Hi there. I've recently come across the Implicit Mapping theorem in my studies and noticed that there is a condition that the rank of the image must be the maximum possible. I'm not directly seeing why this condition is needed, so I was wondering if anyone could provide me with an example of why this condition cannot be dropped. Thanks

 

[Timbuqtu]

The simplest case of the theorem applies to a differentiable realvalued function on R^2, say F(y,x). Then if \partial F/\partial y \neq 0 at some point (y_0,x_0), there is a neighbourhood I of x_0 in R such that there exist a differentiable f:I -> R^2 with f(x_0)=y_0 and F(f(x),x)=0 for x in I.

Now consider for instance F(y,x)=x. Then F(y,x)=0 corresponds to the vertical x=0 line in the x,y-plane. Obviously this is not (locally) the graph of some function f(x). The reason for this is that the tangentlines are vertical, which is equivalent to \partial F/\partial y = 0. So the condition is necessary.

 

[cmiller5277]

That does make sense, thank you.

 

[mathwonk]

that is a bad example for the question asked. i.e. he asked about the implicit function theorem, and its relation to maximality of rank of the map.

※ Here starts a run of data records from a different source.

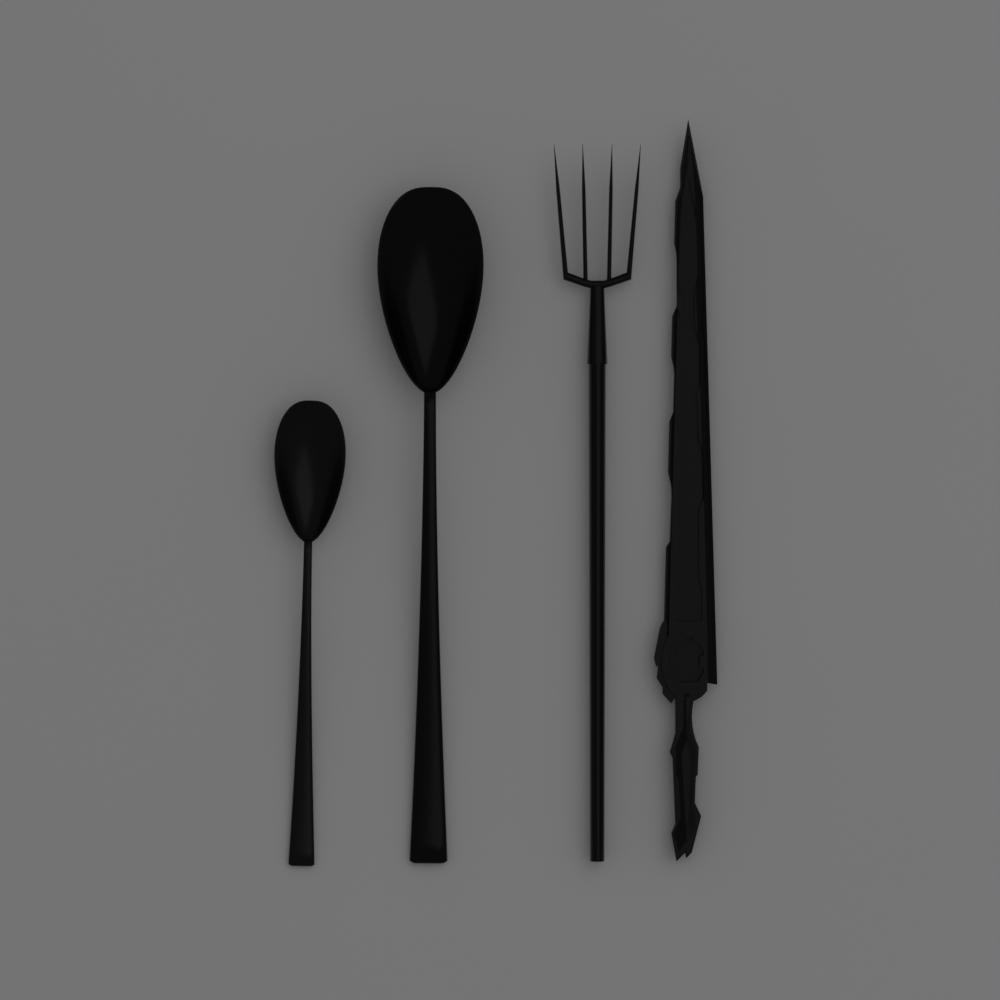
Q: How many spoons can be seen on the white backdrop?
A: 2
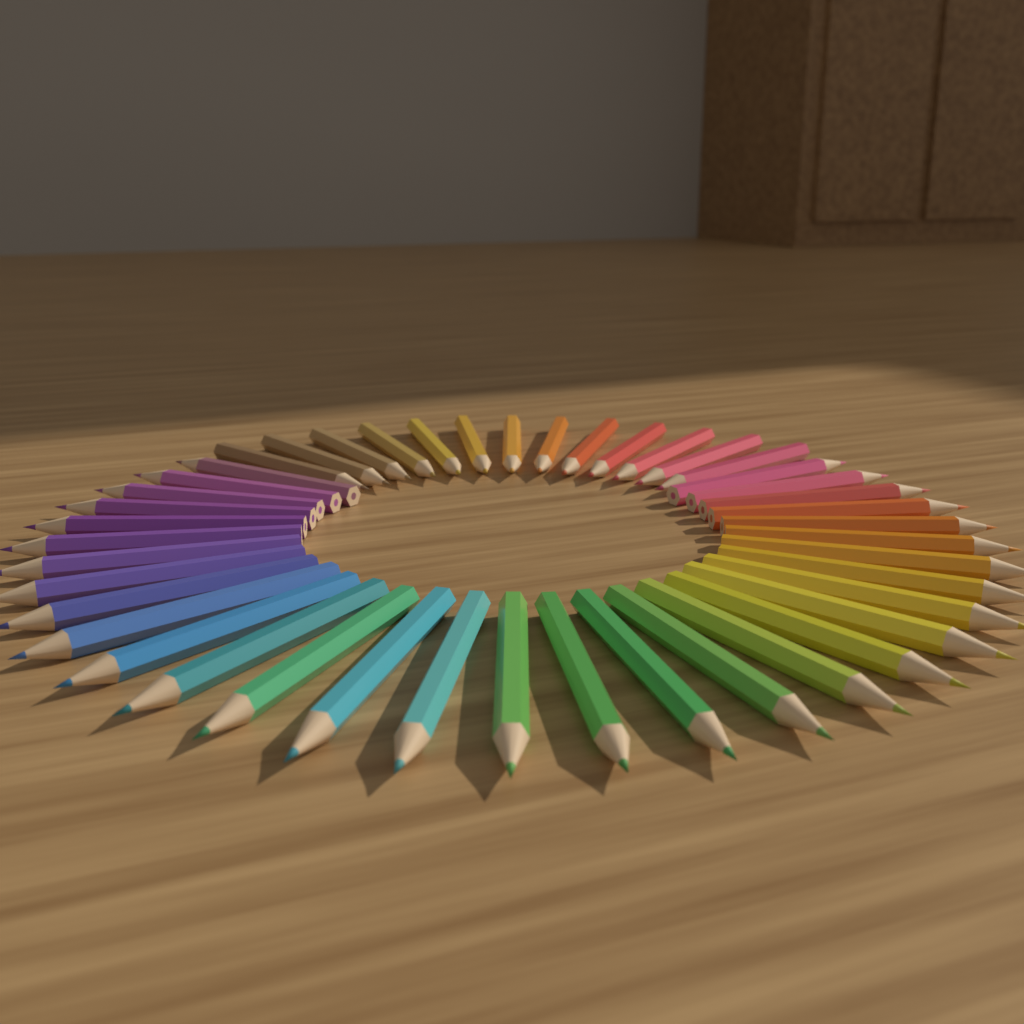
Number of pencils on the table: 44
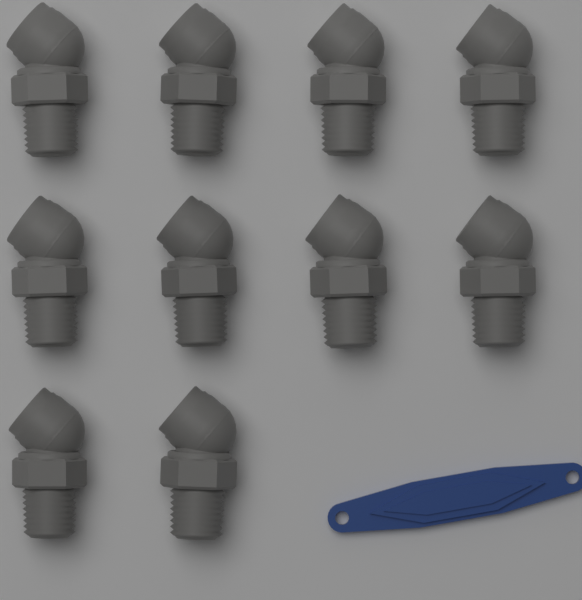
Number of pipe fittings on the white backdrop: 10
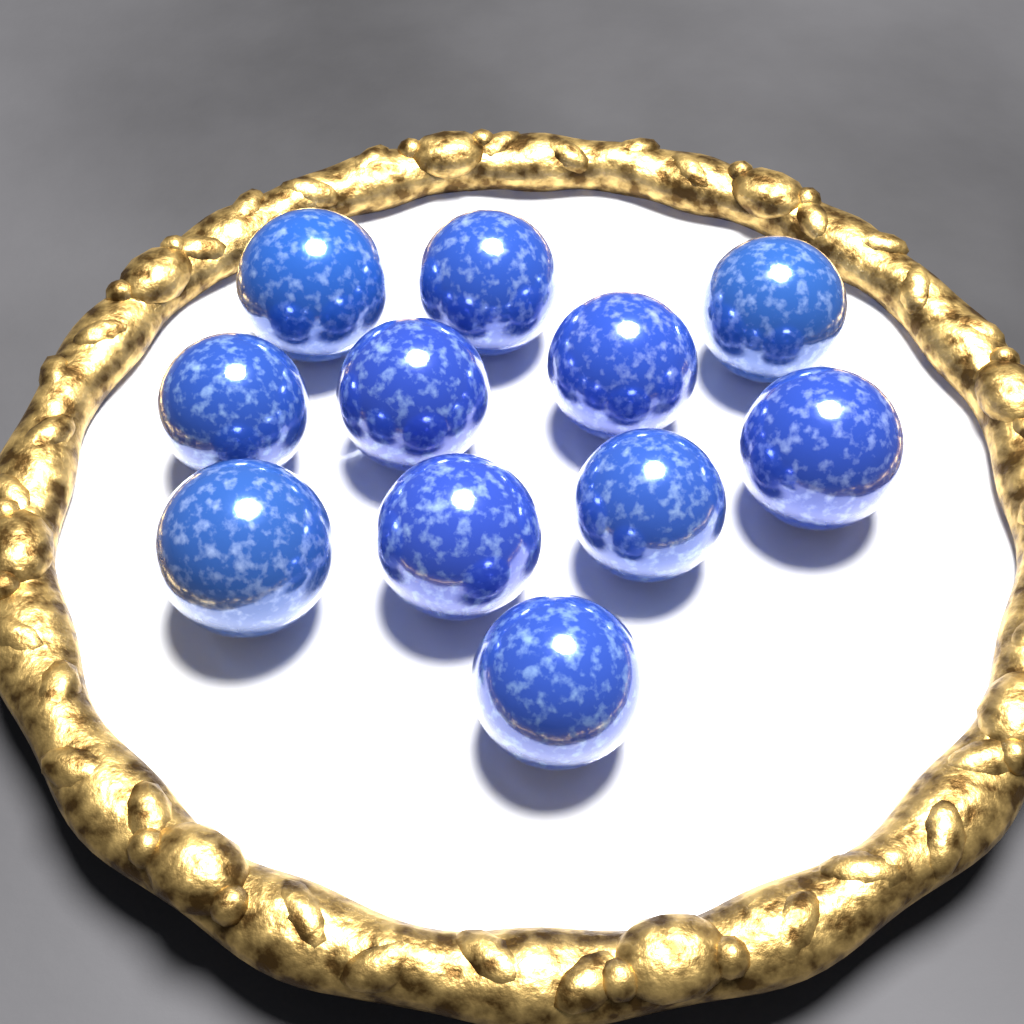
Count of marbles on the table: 11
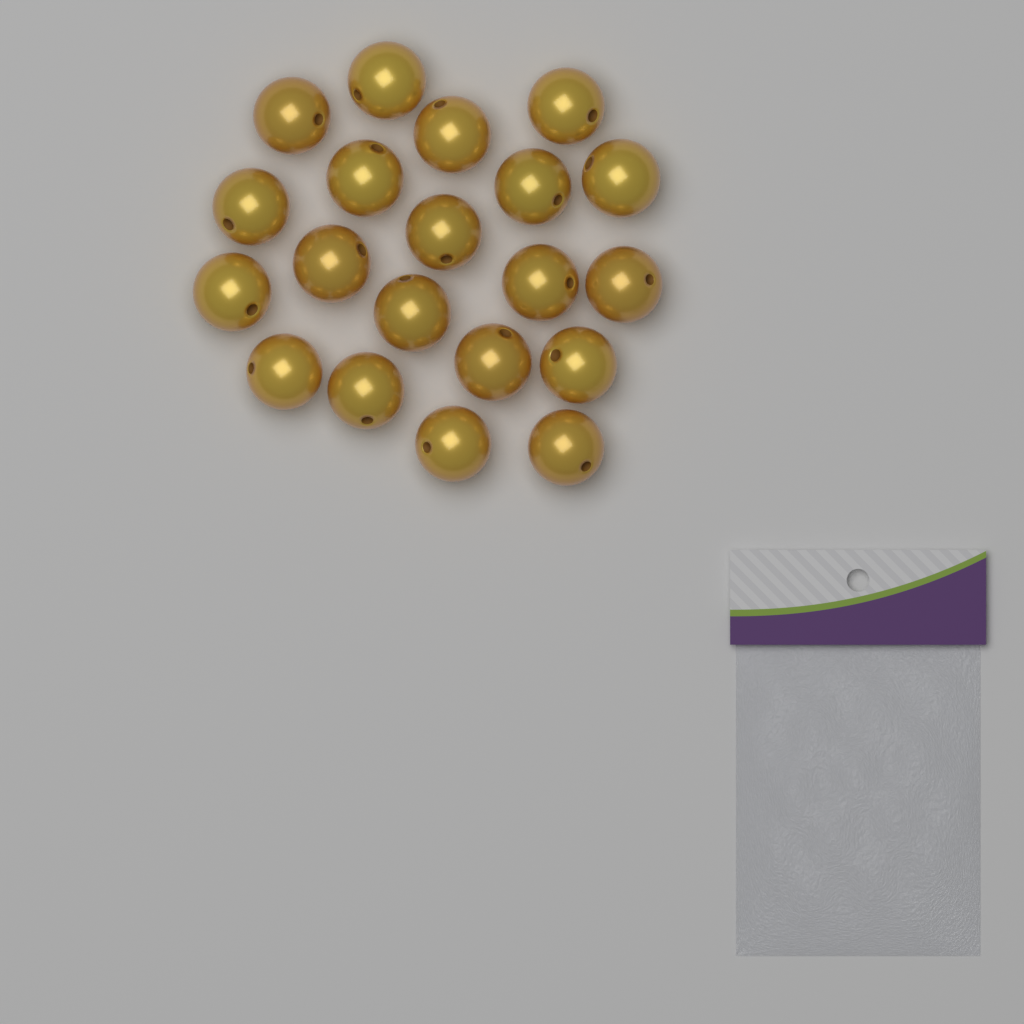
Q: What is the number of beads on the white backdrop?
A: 20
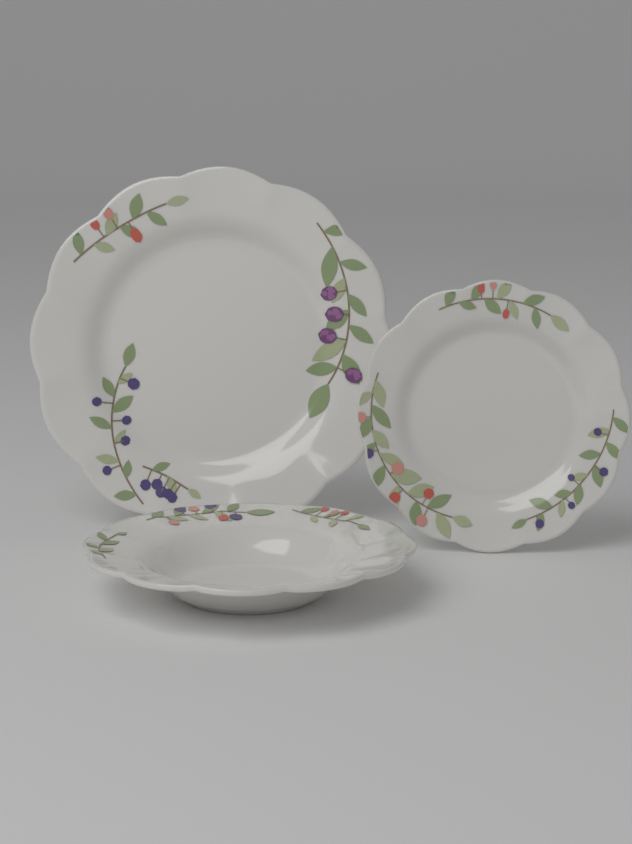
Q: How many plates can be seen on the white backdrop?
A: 3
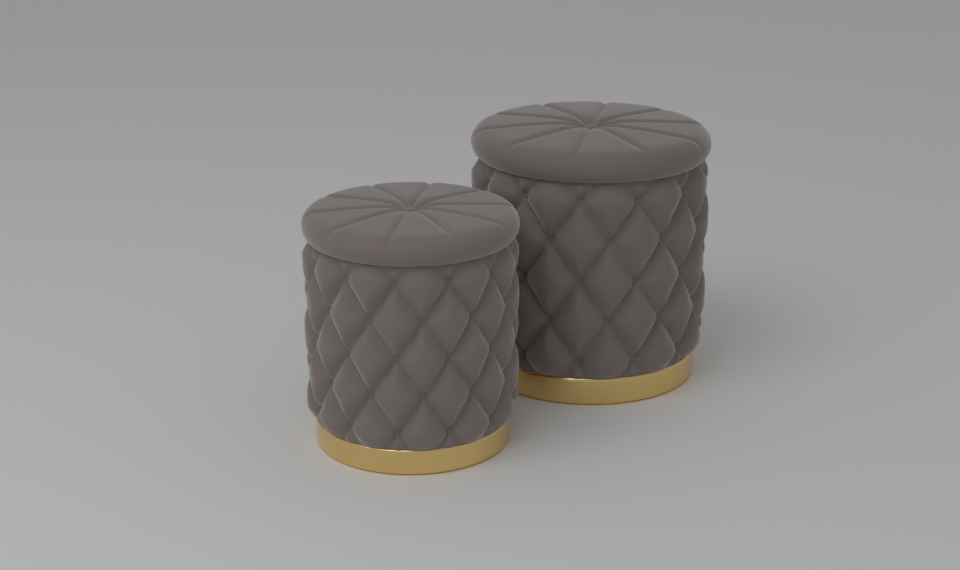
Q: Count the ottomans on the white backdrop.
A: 2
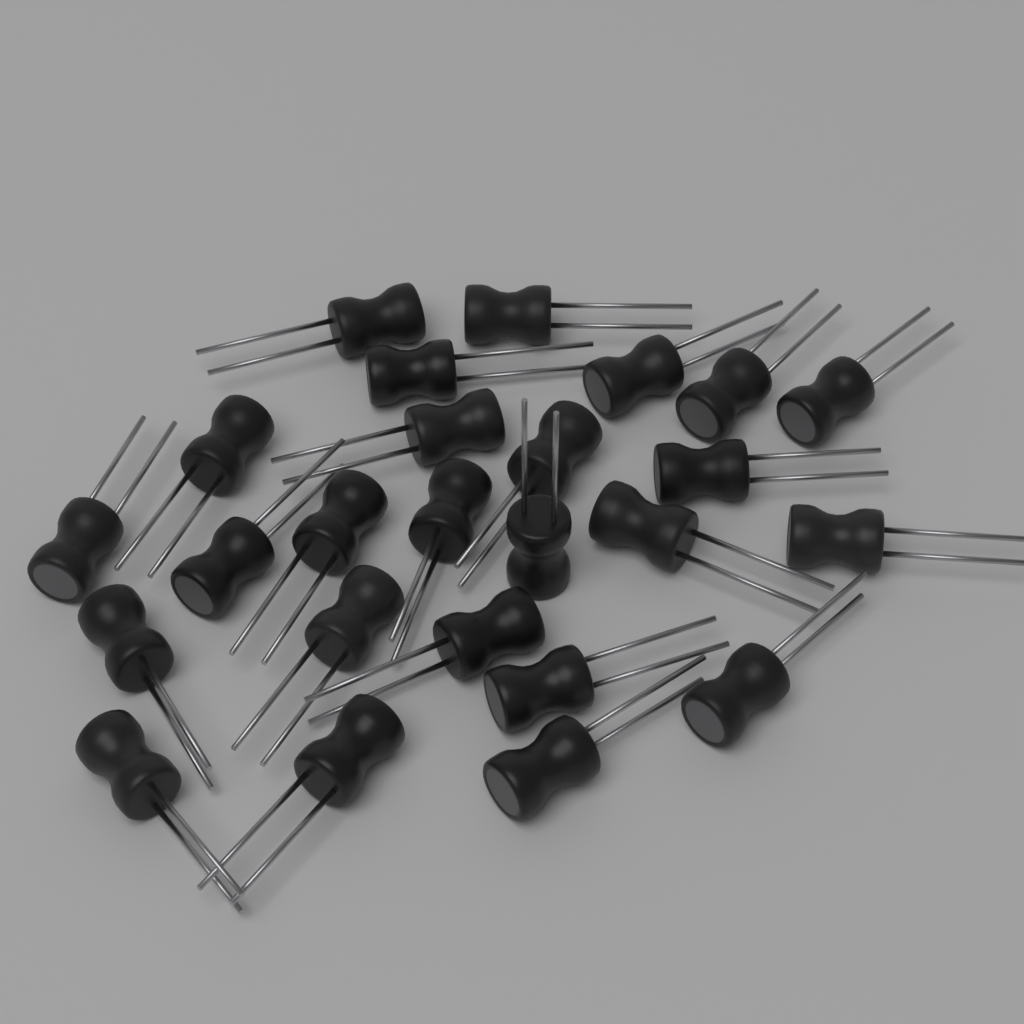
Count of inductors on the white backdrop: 25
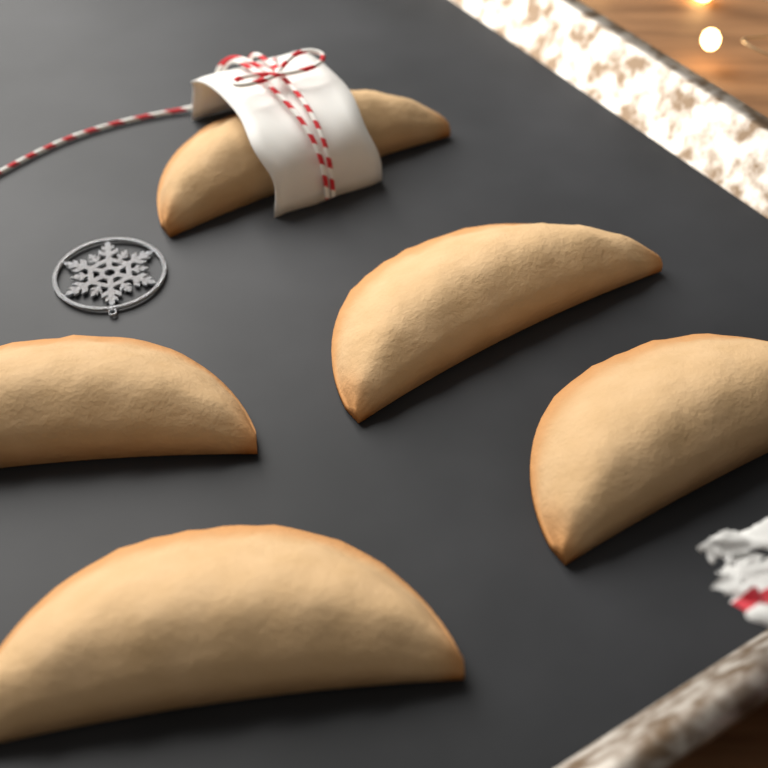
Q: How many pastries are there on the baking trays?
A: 5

the map here is F(x,y) and its rank is the rank of the matrix of partials with entries dF/dx and dF/dy.

the theorem says that if either of these partials is non zero at p, then the level set F= F(p) is locally a smooth manifold, i.e. the graph of a function, either y(x) or x(y), in your example x(y).

A real example where the theorem fails would be a function like F(x,y) = xy, where the gradient at the origin is (0,0), hence has rank zero, not 1.

the pair of lines xy=0 is not locally the graph of any function either of x or of y near (0,0).the correct hypothesis for the rank theorem however is not that the rank be maximal but that it be locally constant. note that since rank is upper semi continuous, rank maximal at a point, implies rank locally maximal hence rank locally constant.